7. If the agreement is terminated early by CD, CD shall enter into negotiations in consultation with the Buyer about the work still to be performed regarding the agreement in question, including a possible transfer to a third party. This is unless the termination can be attributed to the Buyer. If a possible transfer of the work to a third party leads to additional costs for CD, these shall be charged to the Buyer. The Buyer is required to pay these costs within the term stated for them, unless CD indicates otherwise.

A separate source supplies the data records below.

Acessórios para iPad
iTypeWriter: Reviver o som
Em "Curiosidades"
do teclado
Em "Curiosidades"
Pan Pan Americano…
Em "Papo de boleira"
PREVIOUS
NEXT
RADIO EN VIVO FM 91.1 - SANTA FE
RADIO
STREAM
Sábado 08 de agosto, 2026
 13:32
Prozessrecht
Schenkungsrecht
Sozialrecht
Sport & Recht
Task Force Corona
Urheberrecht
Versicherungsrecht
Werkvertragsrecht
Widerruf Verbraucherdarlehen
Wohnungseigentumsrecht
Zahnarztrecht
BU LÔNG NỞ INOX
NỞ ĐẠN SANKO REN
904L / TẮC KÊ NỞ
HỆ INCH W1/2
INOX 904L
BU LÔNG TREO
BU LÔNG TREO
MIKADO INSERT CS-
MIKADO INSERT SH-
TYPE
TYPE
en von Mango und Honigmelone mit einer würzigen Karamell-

8. In the case of winding-up, a moratorium (application) or liquidation, attachment – if and in so far as the attachment is not lifted within three months – at the Buyer’s expense, debt rescheduling or any other circumstance as a result of which the Buyer can no longer freely dispose of its assets, JLshall be free to terminate the agreement forthwith and with immediate effect or to cancel the order or agreement, without any obligation on its part to provide any compensation or indemnification. In that case, CD claims against the Buyer shall be immediately due and payable.
11 Retention of title and Reverse Engineering
1. CD retains the title of the delivered Hardware, until the purchase price of these goods has been fully settled by the Buyer.
2. Apart from mandatory statutory exceptions, Reverse engineering of the CD/Right Connections hardware and the software present thereon is not permitted without the prior written permission of CD.
12 Price increases and specification changes
CD is entitled to change the prices and specifications of the Hardware and of the app at any time it chooses to do so.
Prices displayed on the app for tow bar configuration are displayed at full price, a 50% discount will be applied upon the receipt of proof of purchase. If this cannot be supplied within the app in the form of a photographed delivery note or corresponding invoice number then the ticket will be processed at the price displayed. If proof of purchase is provided after the invoiced date then the discount shall be applied.
Price increases and specification changes are valid and apply from the time when they are visible on the app.
13 Applicable law
Every agreement between CD and the Buyer is governed by UK Law.